▶ Passage for review:
OK, everybody, just calm the heck down. Ebola is not going to kill you.
You’re more likely to get struck by lightning than you are to die of Ebola. You’re more likely to die of food poisoning (as 3,000 people a year do) than you are of Ebola. You’re even more likely to get killed by a guy shooting up your workplace, school, or local McDonald’s than you are by Ebola.
Now, don’t you feel better?
It’s true that there have now been a whopping three reported cases of Ebola in the U.S. The first was Thomas Duncan, who apparently contracted the disease while visiting his relatives in Liberia. He then apparently lied about his exposure to the disease to Liberian authorities before returning here. (Liberia threatened to prosecute him for that, but the poor fellow died before they could.)
The other two victims are health care workers who treated Duncan, all of whom caught Ebola in the only way you can: by contact with the bodily fluids of a person showing symptoms.

▶ Input data:
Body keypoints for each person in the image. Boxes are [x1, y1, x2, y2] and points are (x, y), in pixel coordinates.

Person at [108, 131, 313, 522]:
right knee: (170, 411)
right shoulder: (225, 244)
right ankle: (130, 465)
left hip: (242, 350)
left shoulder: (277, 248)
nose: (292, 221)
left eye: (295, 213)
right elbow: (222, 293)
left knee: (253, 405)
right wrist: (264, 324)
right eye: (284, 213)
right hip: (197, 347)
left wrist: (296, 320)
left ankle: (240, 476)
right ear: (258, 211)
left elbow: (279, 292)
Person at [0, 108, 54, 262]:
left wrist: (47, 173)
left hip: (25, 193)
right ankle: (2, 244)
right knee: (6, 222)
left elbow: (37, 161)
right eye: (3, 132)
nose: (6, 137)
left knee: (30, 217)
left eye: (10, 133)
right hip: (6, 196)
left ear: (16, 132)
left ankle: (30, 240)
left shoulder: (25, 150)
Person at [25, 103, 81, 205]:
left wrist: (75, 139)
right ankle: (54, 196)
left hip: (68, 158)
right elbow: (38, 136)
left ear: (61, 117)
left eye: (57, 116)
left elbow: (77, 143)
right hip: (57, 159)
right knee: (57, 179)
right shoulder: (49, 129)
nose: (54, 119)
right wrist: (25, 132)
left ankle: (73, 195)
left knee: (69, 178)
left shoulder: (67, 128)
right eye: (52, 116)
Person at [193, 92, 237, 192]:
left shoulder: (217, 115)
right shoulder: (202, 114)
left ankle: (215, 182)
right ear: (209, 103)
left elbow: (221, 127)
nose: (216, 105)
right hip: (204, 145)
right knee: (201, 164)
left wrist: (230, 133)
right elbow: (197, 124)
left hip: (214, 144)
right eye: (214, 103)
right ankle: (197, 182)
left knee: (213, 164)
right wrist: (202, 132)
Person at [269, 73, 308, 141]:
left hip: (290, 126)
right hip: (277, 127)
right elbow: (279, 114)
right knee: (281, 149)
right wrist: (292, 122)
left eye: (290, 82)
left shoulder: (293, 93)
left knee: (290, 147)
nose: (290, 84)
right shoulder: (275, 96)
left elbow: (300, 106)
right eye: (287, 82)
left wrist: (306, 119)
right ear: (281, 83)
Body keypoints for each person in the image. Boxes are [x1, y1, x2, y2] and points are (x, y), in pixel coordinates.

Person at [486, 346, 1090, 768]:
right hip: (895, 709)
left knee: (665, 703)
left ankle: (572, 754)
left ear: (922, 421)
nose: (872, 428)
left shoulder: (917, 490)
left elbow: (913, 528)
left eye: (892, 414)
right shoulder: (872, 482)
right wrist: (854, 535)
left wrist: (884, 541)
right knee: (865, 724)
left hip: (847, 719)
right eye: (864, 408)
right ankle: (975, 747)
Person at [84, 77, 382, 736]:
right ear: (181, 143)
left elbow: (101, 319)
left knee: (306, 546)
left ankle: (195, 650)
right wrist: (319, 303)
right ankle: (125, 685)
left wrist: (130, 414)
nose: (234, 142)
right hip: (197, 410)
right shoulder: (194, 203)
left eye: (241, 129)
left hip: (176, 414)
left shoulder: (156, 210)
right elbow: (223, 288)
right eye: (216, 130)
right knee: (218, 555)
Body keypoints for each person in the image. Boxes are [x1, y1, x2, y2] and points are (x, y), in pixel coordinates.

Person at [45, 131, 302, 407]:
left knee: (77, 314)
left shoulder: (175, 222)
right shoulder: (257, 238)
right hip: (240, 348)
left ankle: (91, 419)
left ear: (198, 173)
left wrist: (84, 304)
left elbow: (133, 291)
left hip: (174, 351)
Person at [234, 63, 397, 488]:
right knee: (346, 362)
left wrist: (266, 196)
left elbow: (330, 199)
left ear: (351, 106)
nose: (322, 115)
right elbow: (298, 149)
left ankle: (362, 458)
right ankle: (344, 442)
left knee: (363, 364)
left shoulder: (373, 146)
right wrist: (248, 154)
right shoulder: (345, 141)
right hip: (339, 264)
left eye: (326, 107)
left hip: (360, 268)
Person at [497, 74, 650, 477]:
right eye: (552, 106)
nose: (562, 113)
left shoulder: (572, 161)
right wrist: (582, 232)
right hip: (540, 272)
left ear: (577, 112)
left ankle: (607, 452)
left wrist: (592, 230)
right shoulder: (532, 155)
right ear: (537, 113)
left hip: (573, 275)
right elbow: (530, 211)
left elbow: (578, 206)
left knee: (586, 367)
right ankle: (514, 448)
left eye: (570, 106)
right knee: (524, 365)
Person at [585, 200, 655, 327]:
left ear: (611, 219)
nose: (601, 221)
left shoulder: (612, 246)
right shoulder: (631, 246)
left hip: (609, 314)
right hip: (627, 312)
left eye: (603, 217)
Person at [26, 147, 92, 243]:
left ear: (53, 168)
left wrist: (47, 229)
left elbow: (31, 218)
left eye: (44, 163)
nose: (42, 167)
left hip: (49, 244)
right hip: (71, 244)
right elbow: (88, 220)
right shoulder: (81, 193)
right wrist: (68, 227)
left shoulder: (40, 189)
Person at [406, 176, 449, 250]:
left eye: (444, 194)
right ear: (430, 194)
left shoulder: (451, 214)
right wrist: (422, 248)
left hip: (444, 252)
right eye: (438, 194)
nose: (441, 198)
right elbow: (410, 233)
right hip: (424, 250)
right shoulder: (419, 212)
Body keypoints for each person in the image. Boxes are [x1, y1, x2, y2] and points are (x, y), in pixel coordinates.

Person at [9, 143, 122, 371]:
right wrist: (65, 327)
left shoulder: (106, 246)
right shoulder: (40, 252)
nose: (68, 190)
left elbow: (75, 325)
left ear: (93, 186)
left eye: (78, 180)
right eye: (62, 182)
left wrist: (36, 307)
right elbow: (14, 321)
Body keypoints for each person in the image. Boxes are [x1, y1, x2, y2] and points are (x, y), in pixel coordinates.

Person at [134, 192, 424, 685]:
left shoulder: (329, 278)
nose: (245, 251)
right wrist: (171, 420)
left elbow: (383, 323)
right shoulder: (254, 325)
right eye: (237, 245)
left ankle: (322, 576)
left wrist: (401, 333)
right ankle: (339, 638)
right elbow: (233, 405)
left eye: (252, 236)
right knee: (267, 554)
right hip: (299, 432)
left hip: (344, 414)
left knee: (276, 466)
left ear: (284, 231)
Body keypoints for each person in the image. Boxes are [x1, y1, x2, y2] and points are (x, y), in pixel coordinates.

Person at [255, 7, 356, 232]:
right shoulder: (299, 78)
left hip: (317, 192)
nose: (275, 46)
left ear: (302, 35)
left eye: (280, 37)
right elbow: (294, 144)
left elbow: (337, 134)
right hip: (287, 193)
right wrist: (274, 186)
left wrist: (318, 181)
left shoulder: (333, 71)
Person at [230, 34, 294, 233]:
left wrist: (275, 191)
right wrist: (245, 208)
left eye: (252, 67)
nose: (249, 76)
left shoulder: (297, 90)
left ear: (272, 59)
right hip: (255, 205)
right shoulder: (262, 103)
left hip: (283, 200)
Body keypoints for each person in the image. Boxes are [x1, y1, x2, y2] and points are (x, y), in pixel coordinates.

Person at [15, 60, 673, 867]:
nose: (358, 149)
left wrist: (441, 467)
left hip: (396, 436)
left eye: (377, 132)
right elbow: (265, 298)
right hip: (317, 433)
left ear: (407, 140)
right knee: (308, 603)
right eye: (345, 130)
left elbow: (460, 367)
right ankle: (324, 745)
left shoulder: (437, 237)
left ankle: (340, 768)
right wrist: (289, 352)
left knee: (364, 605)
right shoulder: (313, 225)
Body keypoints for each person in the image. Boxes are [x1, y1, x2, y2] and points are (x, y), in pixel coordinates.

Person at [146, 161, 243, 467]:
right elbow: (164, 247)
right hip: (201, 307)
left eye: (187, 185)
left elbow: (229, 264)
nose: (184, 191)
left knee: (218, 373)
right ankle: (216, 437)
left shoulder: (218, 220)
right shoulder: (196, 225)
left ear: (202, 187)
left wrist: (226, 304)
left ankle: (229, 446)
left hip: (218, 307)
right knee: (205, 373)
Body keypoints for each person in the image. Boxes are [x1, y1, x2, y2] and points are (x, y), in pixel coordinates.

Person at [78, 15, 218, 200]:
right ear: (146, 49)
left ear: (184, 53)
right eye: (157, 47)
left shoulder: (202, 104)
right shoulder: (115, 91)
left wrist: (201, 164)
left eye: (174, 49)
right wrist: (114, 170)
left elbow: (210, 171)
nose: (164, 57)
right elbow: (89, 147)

▶ Exercise 1: In the Ebola piece, where did Thomas Duncan apparently contract the disease?
▶ Exercise 2: Reproduce word for word everything in the Ebola piece from "OK, everybody, just" down to "you feel better?".

▶ Written reply 1: He apparently contracted it while visiting his relatives in Liberia.

▶ Written reply 2:
OK, everybody, just calm the heck down. Ebola is not going to kill you.
You’re more likely to get struck by lightning than you are to die of Ebola. You’re more likely to die of food poisoning (as 3,000 people a year do) than you are of Ebola. You’re even more likely to get killed by a guy shooting up your workplace, school, or local McDonald’s than you are by Ebola.
Now, don’t you feel better?